*** Supplied material Section Begins ***

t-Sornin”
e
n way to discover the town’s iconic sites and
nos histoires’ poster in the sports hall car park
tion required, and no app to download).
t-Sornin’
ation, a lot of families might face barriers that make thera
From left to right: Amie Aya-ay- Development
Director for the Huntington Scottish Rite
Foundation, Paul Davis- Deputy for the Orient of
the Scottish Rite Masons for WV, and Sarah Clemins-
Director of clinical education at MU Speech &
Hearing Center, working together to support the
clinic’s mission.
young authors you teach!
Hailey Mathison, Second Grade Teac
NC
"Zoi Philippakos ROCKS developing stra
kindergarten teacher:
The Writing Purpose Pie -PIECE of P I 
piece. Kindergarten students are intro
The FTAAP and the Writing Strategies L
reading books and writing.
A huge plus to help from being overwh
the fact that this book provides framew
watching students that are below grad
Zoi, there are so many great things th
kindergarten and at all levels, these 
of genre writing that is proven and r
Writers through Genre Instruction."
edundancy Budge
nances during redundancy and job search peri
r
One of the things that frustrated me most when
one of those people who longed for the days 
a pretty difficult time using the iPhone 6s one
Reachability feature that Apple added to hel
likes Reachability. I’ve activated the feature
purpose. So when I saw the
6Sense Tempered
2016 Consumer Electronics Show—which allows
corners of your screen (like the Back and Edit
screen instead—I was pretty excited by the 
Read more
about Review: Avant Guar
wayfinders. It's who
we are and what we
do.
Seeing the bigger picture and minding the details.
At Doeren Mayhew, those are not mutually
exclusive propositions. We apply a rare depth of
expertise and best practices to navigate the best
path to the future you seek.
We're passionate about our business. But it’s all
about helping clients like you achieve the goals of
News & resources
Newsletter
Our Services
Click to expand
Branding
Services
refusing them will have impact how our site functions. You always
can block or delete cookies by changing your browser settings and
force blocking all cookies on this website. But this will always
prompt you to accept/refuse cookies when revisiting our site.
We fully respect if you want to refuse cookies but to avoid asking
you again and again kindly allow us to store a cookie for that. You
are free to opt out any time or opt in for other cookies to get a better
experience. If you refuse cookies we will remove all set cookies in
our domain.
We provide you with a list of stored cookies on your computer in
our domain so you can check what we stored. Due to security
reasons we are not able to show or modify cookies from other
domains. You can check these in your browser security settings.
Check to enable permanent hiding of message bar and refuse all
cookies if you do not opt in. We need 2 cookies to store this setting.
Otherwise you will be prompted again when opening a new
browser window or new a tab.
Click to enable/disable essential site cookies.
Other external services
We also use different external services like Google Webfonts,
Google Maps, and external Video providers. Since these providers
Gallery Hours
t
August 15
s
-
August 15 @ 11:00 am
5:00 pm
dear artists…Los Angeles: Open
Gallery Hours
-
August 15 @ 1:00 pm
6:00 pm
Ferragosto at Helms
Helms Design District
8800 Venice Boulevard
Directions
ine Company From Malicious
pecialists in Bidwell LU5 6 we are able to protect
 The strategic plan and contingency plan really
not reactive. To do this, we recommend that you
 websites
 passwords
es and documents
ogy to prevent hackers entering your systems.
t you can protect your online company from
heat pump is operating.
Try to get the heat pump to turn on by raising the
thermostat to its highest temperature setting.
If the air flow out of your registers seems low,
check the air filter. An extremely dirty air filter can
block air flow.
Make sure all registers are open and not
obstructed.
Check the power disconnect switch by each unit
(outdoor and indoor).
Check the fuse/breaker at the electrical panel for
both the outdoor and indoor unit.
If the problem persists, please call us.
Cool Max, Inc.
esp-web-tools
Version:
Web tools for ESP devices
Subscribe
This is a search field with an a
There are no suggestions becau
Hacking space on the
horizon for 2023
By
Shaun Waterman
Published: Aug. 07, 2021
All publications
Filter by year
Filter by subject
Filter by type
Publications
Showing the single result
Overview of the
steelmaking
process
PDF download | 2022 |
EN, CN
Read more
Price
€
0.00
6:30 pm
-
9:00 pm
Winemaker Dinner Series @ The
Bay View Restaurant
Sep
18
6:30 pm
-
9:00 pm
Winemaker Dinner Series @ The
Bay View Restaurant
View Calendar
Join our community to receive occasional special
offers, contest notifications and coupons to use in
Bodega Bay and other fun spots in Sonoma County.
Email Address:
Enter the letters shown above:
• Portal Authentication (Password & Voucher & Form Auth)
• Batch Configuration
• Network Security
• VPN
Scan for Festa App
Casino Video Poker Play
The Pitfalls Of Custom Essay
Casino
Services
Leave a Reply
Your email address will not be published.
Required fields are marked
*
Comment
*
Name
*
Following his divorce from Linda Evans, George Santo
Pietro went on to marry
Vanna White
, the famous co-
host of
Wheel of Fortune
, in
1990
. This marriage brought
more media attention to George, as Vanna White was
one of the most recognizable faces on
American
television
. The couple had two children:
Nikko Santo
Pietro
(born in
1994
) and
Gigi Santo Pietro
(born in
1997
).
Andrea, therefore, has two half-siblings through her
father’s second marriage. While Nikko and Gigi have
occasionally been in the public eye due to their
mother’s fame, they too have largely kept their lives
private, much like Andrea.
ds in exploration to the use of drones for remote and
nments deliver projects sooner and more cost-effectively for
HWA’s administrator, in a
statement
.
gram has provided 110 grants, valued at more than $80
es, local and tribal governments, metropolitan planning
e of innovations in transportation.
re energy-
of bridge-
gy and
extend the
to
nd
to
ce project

*** Supplied material Section Ends ***

Exercise goal:
Copy out every line of the listing above word for word, with no changes.

Solution to the problem:
t-Sornin”
e
n way to discover the town’s iconic sites and
nos histoires’ poster in the sports hall car park
tion required, and no app to download).
t-Sornin’
ation, a lot of families might face barriers that make thera
From left to right: Amie Aya-ay- Development
Director for the Huntington Scottish Rite
Foundation, Paul Davis- Deputy for the Orient of
the Scottish Rite Masons for WV, and Sarah Clemins-
Director of clinical education at MU Speech &
Hearing Center, working together to support the
clinic’s mission.
young authors you teach!
Hailey Mathison, Second Grade Teac
NC
"Zoi Philippakos ROCKS developing stra
kindergarten teacher:
The Writing Purpose Pie -PIECE of P I 
piece. Kindergarten students are intro
The FTAAP and the Writing Strategies L
reading books and writing.
A huge plus to help from being overwh
the fact that this book provides framew
watching students that are below grad
Zoi, there are so many great things th
kindergarten and at all levels, these 
of genre writing that is proven and r
Writers through Genre Instruction."
edundancy Budge
nances during redundancy and job search peri
r
One of the things that frustrated me most when
one of those people who longed for the days 
a pretty difficult time using the iPhone 6s one
Reachability feature that Apple added to hel
likes Reachability. I’ve activated the feature
purpose. So when I saw the
6Sense Tempered
2016 Consumer Electronics Show—which allows
corners of your screen (like the Back and Edit
screen instead—I was pretty excited by the 
Read more
about Review: Avant Guar
wayfinders. It's who
we are and what we
do.
Seeing the bigger picture and minding the details.
At Doeren Mayhew, those are not mutually
exclusive propositions. We apply a rare depth of
expertise and best practices to navigate the best
path to the future you seek.
We're passionate about our business. But it’s all
about helping clients like you achieve the goals of
News & resources
Newsletter
Our Services
Click to expand
Branding
Services
refusing them will have impact how our site functions. You always
can block or delete cookies by changing your browser settings and
force blocking all cookies on this website. But this will always
prompt you to accept/refuse cookies when revisiting our site.
We fully respect if you want to refuse cookies but to avoid asking
you again and again kindly allow us to store a cookie for that. You
are free to opt out any time or opt in for other cookies to get a better
experience. If you refuse cookies we will remove all set cookies in
our domain.
We provide you with a list of stored cookies on your computer in
our domain so you can check what we stored. Due to security
reasons we are not able to show or modify cookies from other
domains. You can check these in your browser security settings.
Check to enable permanent hiding of message bar and refuse all
cookies if you do not opt in. We need 2 cookies to store this setting.
Otherwise you will be prompted again when opening a new
browser window or new a tab.
Click to enable/disable essential site cookies.
Other external services
We also use different external services like Google Webfonts,
Google Maps, and external Video providers. Since these providers
Gallery Hours
t
August 15
s
-
August 15 @ 11:00 am
5:00 pm
dear artists…Los Angeles: Open
Gallery Hours
-
August 15 @ 1:00 pm
6:00 pm
Ferragosto at Helms
Helms Design District
8800 Venice Boulevard
Directions
ine Company From Malicious
pecialists in Bidwell LU5 6 we are able to protect
 The strategic plan and contingency plan really
not reactive. To do this, we recommend that you
 websites
 passwords
es and documents
ogy to prevent hackers entering your systems.
t you can protect your online company from
heat pump is operating.
Try to get the heat pump to turn on by raising the
thermostat to its highest temperature setting.
If the air flow out of your registers seems low,
check the air filter. An extremely dirty air filter can
block air flow.
Make sure all registers are open and not
obstructed.
Check the power disconnect switch by each unit
(outdoor and indoor).
Check the fuse/breaker at the electrical panel for
both the outdoor and indoor unit.
If the problem persists, please call us.
Cool Max, Inc.
esp-web-tools
Version:
Web tools for ESP devices
Subscribe
This is a search field with an a
There are no suggestions becau
Hacking space on the
horizon for 2023
By
Shaun Waterman
Published: Aug. 07, 2021
All publications
Filter by year
Filter by subject
Filter by type
Publications
Showing the single result
Overview of the
steelmaking
process
PDF download | 2022 |
EN, CN
Read more
Price
€
0.00
6:30 pm
-
9:00 pm
Winemaker Dinner Series @ The
Bay View Restaurant
Sep
18
6:30 pm
-
9:00 pm
Winemaker Dinner Series @ The
Bay View Restaurant
View Calendar
Join our community to receive occasional special
offers, contest notifications and coupons to use in
Bodega Bay and other fun spots in Sonoma County.
Email Address:
Enter the letters shown above:
• Portal Authentication (Password & Voucher & Form Auth)
• Batch Configuration
• Network Security
• VPN
Scan for Festa App
Casino Video Poker Play
The Pitfalls Of Custom Essay
Casino
Services
Leave a Reply
Your email address will not be published.
Required fields are marked
*
Comment
*
Name
*
Following his divorce from Linda Evans, George Santo
Pietro went on to marry
Vanna White
, the famous co-
host of
Wheel of Fortune
, in
1990
. This marriage brought
more media attention to George, as Vanna White was
one of the most recognizable faces on
American
television
. The couple had two children:
Nikko Santo
Pietro
(born in
1994
) and
Gigi Santo Pietro
(born in
1997
).
Andrea, therefore, has two half-siblings through her
father’s second marriage. While Nikko and Gigi have
occasionally been in the public eye due to their
mother’s fame, they too have largely kept their lives
private, much like Andrea.
ds in exploration to the use of drones for remote and
nments deliver projects sooner and more cost-effectively for
HWA’s administrator, in a
statement
.
gram has provided 110 grants, valued at more than $80
es, local and tribal governments, metropolitan planning
e of innovations in transportation.
re energy-
of bridge-
gy and
extend the
to
nd
to
ce project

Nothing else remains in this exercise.